→ **Prompt**: Without including any pictures, copy every line below exactly.

Electronics source listings:
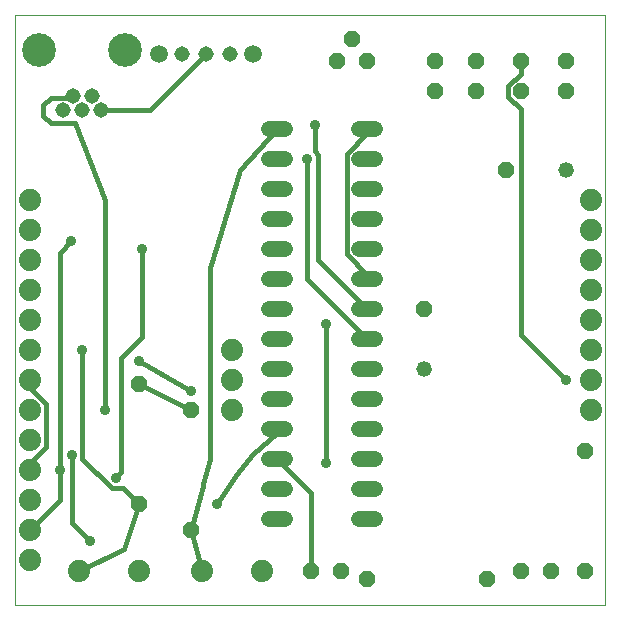
<source format=gtl>
G75*
%MOIN*%
%OFA0B0*%
%FSLAX25Y25*%
%IPPOS*%
%LPD*%
%AMOC8*
5,1,8,0,0,1.08239X$1,22.5*
%
%ADD10C,0.00000*%
%ADD11OC8,0.05200*%
%ADD12C,0.05200*%
%ADD13C,0.05150*%
%ADD14C,0.11220*%
%ADD15C,0.05937*%
%ADD16C,0.07400*%
%ADD17C,0.05200*%
%ADD18C,0.01600*%
%ADD19C,0.03562*%
D10*
X0001800Y0001800D02*
X0001800Y0198650D01*
X0198650Y0198650D01*
X0198650Y0001800D01*
X0001800Y0001800D01*
D11*
X0043050Y0035550D03*
X0060550Y0026800D03*
X0060550Y0066800D03*
X0043050Y0075550D03*
X0100550Y0013050D03*
X0110550Y0013050D03*
X0119300Y0010550D03*
X0159300Y0010550D03*
X0170550Y0013050D03*
X0180550Y0013050D03*
X0191800Y0013050D03*
X0191800Y0053050D03*
X0138050Y0100550D03*
X0165550Y0146800D03*
X0170550Y0173050D03*
X0170550Y0183050D03*
X0185550Y0183050D03*
X0185550Y0173050D03*
X0155550Y0173050D03*
X0155550Y0183050D03*
X0141800Y0183050D03*
X0141800Y0173050D03*
X0119300Y0183050D03*
X0114300Y0190550D03*
X0109300Y0183050D03*
D12*
X0185550Y0146800D03*
X0138050Y0080550D03*
D13*
X0073424Y0185550D03*
X0065550Y0185550D03*
X0057676Y0185550D03*
X0030599Y0166721D03*
X0027450Y0171446D03*
X0024300Y0166721D03*
X0021150Y0171446D03*
X0018001Y0166721D03*
D14*
X0009930Y0186800D03*
X0038670Y0186800D03*
D15*
X0049802Y0185550D03*
X0081298Y0185550D03*
D16*
X0006800Y0136800D03*
X0006800Y0126800D03*
X0006800Y0116800D03*
X0006800Y0106800D03*
X0006800Y0096800D03*
X0006800Y0086800D03*
X0006800Y0076800D03*
X0006800Y0066800D03*
X0006800Y0056800D03*
X0006800Y0046800D03*
X0006800Y0036800D03*
X0006800Y0026800D03*
X0006800Y0016800D03*
X0023050Y0013050D03*
X0043050Y0013050D03*
X0064300Y0013050D03*
X0084300Y0013050D03*
X0074300Y0066800D03*
X0074300Y0076800D03*
X0074300Y0086800D03*
X0193800Y0086800D03*
X0193800Y0076800D03*
X0193800Y0066800D03*
X0193800Y0096800D03*
X0193800Y0106800D03*
X0193800Y0116800D03*
X0193800Y0126800D03*
X0193800Y0136800D03*
D17*
X0121900Y0140550D02*
X0116700Y0140550D01*
X0116700Y0130550D02*
X0121900Y0130550D01*
X0121900Y0120550D02*
X0116700Y0120550D01*
X0116700Y0110550D02*
X0121900Y0110550D01*
X0121900Y0100550D02*
X0116700Y0100550D01*
X0116700Y0090550D02*
X0121900Y0090550D01*
X0121900Y0080550D02*
X0116700Y0080550D01*
X0116700Y0070550D02*
X0121900Y0070550D01*
X0121900Y0060550D02*
X0116700Y0060550D01*
X0116700Y0050550D02*
X0121900Y0050550D01*
X0121900Y0040550D02*
X0116700Y0040550D01*
X0116700Y0030550D02*
X0121900Y0030550D01*
X0091900Y0030550D02*
X0086700Y0030550D01*
X0086700Y0040550D02*
X0091900Y0040550D01*
X0091900Y0050550D02*
X0086700Y0050550D01*
X0086700Y0060550D02*
X0091900Y0060550D01*
X0091900Y0070550D02*
X0086700Y0070550D01*
X0086700Y0080550D02*
X0091900Y0080550D01*
X0091900Y0090550D02*
X0086700Y0090550D01*
X0086700Y0100550D02*
X0091900Y0100550D01*
X0091900Y0110550D02*
X0086700Y0110550D01*
X0086700Y0120550D02*
X0091900Y0120550D01*
X0091900Y0130550D02*
X0086700Y0130550D01*
X0086700Y0140550D02*
X0091900Y0140550D01*
X0091900Y0150550D02*
X0086700Y0150550D01*
X0086700Y0160550D02*
X0091900Y0160550D01*
X0116700Y0160550D02*
X0121900Y0160550D01*
X0121900Y0150550D02*
X0116700Y0150550D01*
D18*
X0112500Y0152290D02*
X0112500Y0118810D01*
X0119300Y0112010D01*
X0119300Y0110550D01*
X0119300Y0100550D02*
X0102881Y0116969D01*
X0102881Y0152033D01*
X0101800Y0153114D01*
X0101800Y0161800D01*
X0099300Y0150550D02*
X0099300Y0110550D01*
X0119300Y0090550D01*
X0105550Y0095550D02*
X0105550Y0049300D01*
X0100550Y0039300D02*
X0089300Y0050550D01*
X0081250Y0052290D02*
X0075550Y0045340D01*
X0069300Y0035550D01*
X0064469Y0041692D02*
X0060550Y0026800D01*
X0064300Y0013050D01*
X0038050Y0020550D02*
X0043050Y0035550D01*
X0037881Y0040719D01*
X0034067Y0040719D01*
X0024300Y0050486D01*
X0024300Y0086800D01*
X0037369Y0084368D02*
X0037369Y0046119D01*
X0035550Y0044300D01*
X0020719Y0051800D02*
X0020719Y0029131D01*
X0026800Y0023050D01*
X0024300Y0014300D02*
X0023050Y0013050D01*
X0038050Y0020550D01*
X0016800Y0036800D02*
X0016800Y0046839D01*
X0016866Y0046839D01*
X0016800Y0046839D02*
X0016800Y0046800D01*
X0016800Y0046839D02*
X0016800Y0119300D01*
X0020550Y0123050D01*
X0031800Y0136800D02*
X0031800Y0066800D01*
X0043050Y0075550D02*
X0060550Y0066800D01*
X0060550Y0073050D02*
X0043050Y0083050D01*
X0037369Y0084368D02*
X0044300Y0091299D01*
X0044300Y0120550D01*
X0031800Y0136800D02*
X0022028Y0162546D01*
X0013772Y0162546D01*
X0011326Y0164992D01*
X0011326Y0168451D01*
X0013772Y0170896D01*
X0018101Y0170896D01*
X0021150Y0171446D01*
X0030599Y0166721D02*
X0046721Y0166721D01*
X0065550Y0185550D01*
X0089300Y0160550D02*
X0076800Y0146800D01*
X0066800Y0114300D01*
X0066800Y0050550D01*
X0064591Y0042155D01*
X0064469Y0042033D01*
X0064469Y0041692D01*
X0081250Y0052290D02*
X0089300Y0059090D01*
X0089300Y0060550D01*
X0100550Y0039300D02*
X0100550Y0013050D01*
X0170550Y0091800D02*
X0170550Y0167110D01*
X0166350Y0171310D01*
X0166350Y0174790D01*
X0170550Y0178990D01*
X0170550Y0183050D01*
X0119300Y0160550D02*
X0119300Y0159090D01*
X0112500Y0152290D01*
X0170550Y0091800D02*
X0185550Y0076800D01*
X0016800Y0036800D02*
X0006800Y0026800D01*
X0006800Y0046800D02*
X0006800Y0049305D01*
X0012100Y0054605D01*
X0012100Y0068995D01*
X0006800Y0074295D01*
X0006800Y0076800D01*
D19*
X0024300Y0086800D03*
X0043050Y0083050D03*
X0031800Y0066800D03*
X0020719Y0051800D03*
X0016866Y0046839D03*
X0035550Y0044300D03*
X0026800Y0023050D03*
X0069300Y0035550D03*
X0060550Y0073050D03*
X0105550Y0095550D03*
X0105550Y0049300D03*
X0044300Y0120550D03*
X0020550Y0123050D03*
X0099300Y0150550D03*
X0101800Y0161800D03*
X0185550Y0076800D03*
M02*

</source>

→ **Finished task**:
<source format=gtl>
G75*
%MOIN*%
%OFA0B0*%
%FSLAX25Y25*%
%IPPOS*%
%LPD*%
%AMOC8*
5,1,8,0,0,1.08239X$1,22.5*
%
%ADD10C,0.00000*%
%ADD11OC8,0.05200*%
%ADD12C,0.05200*%
%ADD13C,0.05150*%
%ADD14C,0.11220*%
%ADD15C,0.05937*%
%ADD16C,0.07400*%
%ADD17C,0.05200*%
%ADD18C,0.01600*%
%ADD19C,0.03562*%
D10*
X0001800Y0001800D02*
X0001800Y0198650D01*
X0198650Y0198650D01*
X0198650Y0001800D01*
X0001800Y0001800D01*
D11*
X0043050Y0035550D03*
X0060550Y0026800D03*
X0060550Y0066800D03*
X0043050Y0075550D03*
X0100550Y0013050D03*
X0110550Y0013050D03*
X0119300Y0010550D03*
X0159300Y0010550D03*
X0170550Y0013050D03*
X0180550Y0013050D03*
X0191800Y0013050D03*
X0191800Y0053050D03*
X0138050Y0100550D03*
X0165550Y0146800D03*
X0170550Y0173050D03*
X0170550Y0183050D03*
X0185550Y0183050D03*
X0185550Y0173050D03*
X0155550Y0173050D03*
X0155550Y0183050D03*
X0141800Y0183050D03*
X0141800Y0173050D03*
X0119300Y0183050D03*
X0114300Y0190550D03*
X0109300Y0183050D03*
D12*
X0185550Y0146800D03*
X0138050Y0080550D03*
D13*
X0073424Y0185550D03*
X0065550Y0185550D03*
X0057676Y0185550D03*
X0030599Y0166721D03*
X0027450Y0171446D03*
X0024300Y0166721D03*
X0021150Y0171446D03*
X0018001Y0166721D03*
D14*
X0009930Y0186800D03*
X0038670Y0186800D03*
D15*
X0049802Y0185550D03*
X0081298Y0185550D03*
D16*
X0006800Y0136800D03*
X0006800Y0126800D03*
X0006800Y0116800D03*
X0006800Y0106800D03*
X0006800Y0096800D03*
X0006800Y0086800D03*
X0006800Y0076800D03*
X0006800Y0066800D03*
X0006800Y0056800D03*
X0006800Y0046800D03*
X0006800Y0036800D03*
X0006800Y0026800D03*
X0006800Y0016800D03*
X0023050Y0013050D03*
X0043050Y0013050D03*
X0064300Y0013050D03*
X0084300Y0013050D03*
X0074300Y0066800D03*
X0074300Y0076800D03*
X0074300Y0086800D03*
X0193800Y0086800D03*
X0193800Y0076800D03*
X0193800Y0066800D03*
X0193800Y0096800D03*
X0193800Y0106800D03*
X0193800Y0116800D03*
X0193800Y0126800D03*
X0193800Y0136800D03*
D17*
X0121900Y0140550D02*
X0116700Y0140550D01*
X0116700Y0130550D02*
X0121900Y0130550D01*
X0121900Y0120550D02*
X0116700Y0120550D01*
X0116700Y0110550D02*
X0121900Y0110550D01*
X0121900Y0100550D02*
X0116700Y0100550D01*
X0116700Y0090550D02*
X0121900Y0090550D01*
X0121900Y0080550D02*
X0116700Y0080550D01*
X0116700Y0070550D02*
X0121900Y0070550D01*
X0121900Y0060550D02*
X0116700Y0060550D01*
X0116700Y0050550D02*
X0121900Y0050550D01*
X0121900Y0040550D02*
X0116700Y0040550D01*
X0116700Y0030550D02*
X0121900Y0030550D01*
X0091900Y0030550D02*
X0086700Y0030550D01*
X0086700Y0040550D02*
X0091900Y0040550D01*
X0091900Y0050550D02*
X0086700Y0050550D01*
X0086700Y0060550D02*
X0091900Y0060550D01*
X0091900Y0070550D02*
X0086700Y0070550D01*
X0086700Y0080550D02*
X0091900Y0080550D01*
X0091900Y0090550D02*
X0086700Y0090550D01*
X0086700Y0100550D02*
X0091900Y0100550D01*
X0091900Y0110550D02*
X0086700Y0110550D01*
X0086700Y0120550D02*
X0091900Y0120550D01*
X0091900Y0130550D02*
X0086700Y0130550D01*
X0086700Y0140550D02*
X0091900Y0140550D01*
X0091900Y0150550D02*
X0086700Y0150550D01*
X0086700Y0160550D02*
X0091900Y0160550D01*
X0116700Y0160550D02*
X0121900Y0160550D01*
X0121900Y0150550D02*
X0116700Y0150550D01*
D18*
X0112500Y0152290D02*
X0112500Y0118810D01*
X0119300Y0112010D01*
X0119300Y0110550D01*
X0119300Y0100550D02*
X0102881Y0116969D01*
X0102881Y0152033D01*
X0101800Y0153114D01*
X0101800Y0161800D01*
X0099300Y0150550D02*
X0099300Y0110550D01*
X0119300Y0090550D01*
X0105550Y0095550D02*
X0105550Y0049300D01*
X0100550Y0039300D02*
X0089300Y0050550D01*
X0081250Y0052290D02*
X0075550Y0045340D01*
X0069300Y0035550D01*
X0064469Y0041692D02*
X0060550Y0026800D01*
X0064300Y0013050D01*
X0038050Y0020550D02*
X0043050Y0035550D01*
X0037881Y0040719D01*
X0034067Y0040719D01*
X0024300Y0050486D01*
X0024300Y0086800D01*
X0037369Y0084368D02*
X0037369Y0046119D01*
X0035550Y0044300D01*
X0020719Y0051800D02*
X0020719Y0029131D01*
X0026800Y0023050D01*
X0024300Y0014300D02*
X0023050Y0013050D01*
X0038050Y0020550D01*
X0016800Y0036800D02*
X0016800Y0046839D01*
X0016866Y0046839D01*
X0016800Y0046839D02*
X0016800Y0046800D01*
X0016800Y0046839D02*
X0016800Y0119300D01*
X0020550Y0123050D01*
X0031800Y0136800D02*
X0031800Y0066800D01*
X0043050Y0075550D02*
X0060550Y0066800D01*
X0060550Y0073050D02*
X0043050Y0083050D01*
X0037369Y0084368D02*
X0044300Y0091299D01*
X0044300Y0120550D01*
X0031800Y0136800D02*
X0022028Y0162546D01*
X0013772Y0162546D01*
X0011326Y0164992D01*
X0011326Y0168451D01*
X0013772Y0170896D01*
X0018101Y0170896D01*
X0021150Y0171446D01*
X0030599Y0166721D02*
X0046721Y0166721D01*
X0065550Y0185550D01*
X0089300Y0160550D02*
X0076800Y0146800D01*
X0066800Y0114300D01*
X0066800Y0050550D01*
X0064591Y0042155D01*
X0064469Y0042033D01*
X0064469Y0041692D01*
X0081250Y0052290D02*
X0089300Y0059090D01*
X0089300Y0060550D01*
X0100550Y0039300D02*
X0100550Y0013050D01*
X0170550Y0091800D02*
X0170550Y0167110D01*
X0166350Y0171310D01*
X0166350Y0174790D01*
X0170550Y0178990D01*
X0170550Y0183050D01*
X0119300Y0160550D02*
X0119300Y0159090D01*
X0112500Y0152290D01*
X0170550Y0091800D02*
X0185550Y0076800D01*
X0016800Y0036800D02*
X0006800Y0026800D01*
X0006800Y0046800D02*
X0006800Y0049305D01*
X0012100Y0054605D01*
X0012100Y0068995D01*
X0006800Y0074295D01*
X0006800Y0076800D01*
D19*
X0024300Y0086800D03*
X0043050Y0083050D03*
X0031800Y0066800D03*
X0020719Y0051800D03*
X0016866Y0046839D03*
X0035550Y0044300D03*
X0026800Y0023050D03*
X0069300Y0035550D03*
X0060550Y0073050D03*
X0105550Y0095550D03*
X0105550Y0049300D03*
X0044300Y0120550D03*
X0020550Y0123050D03*
X0099300Y0150550D03*
X0101800Y0161800D03*
X0185550Y0076800D03*
M02*

</source>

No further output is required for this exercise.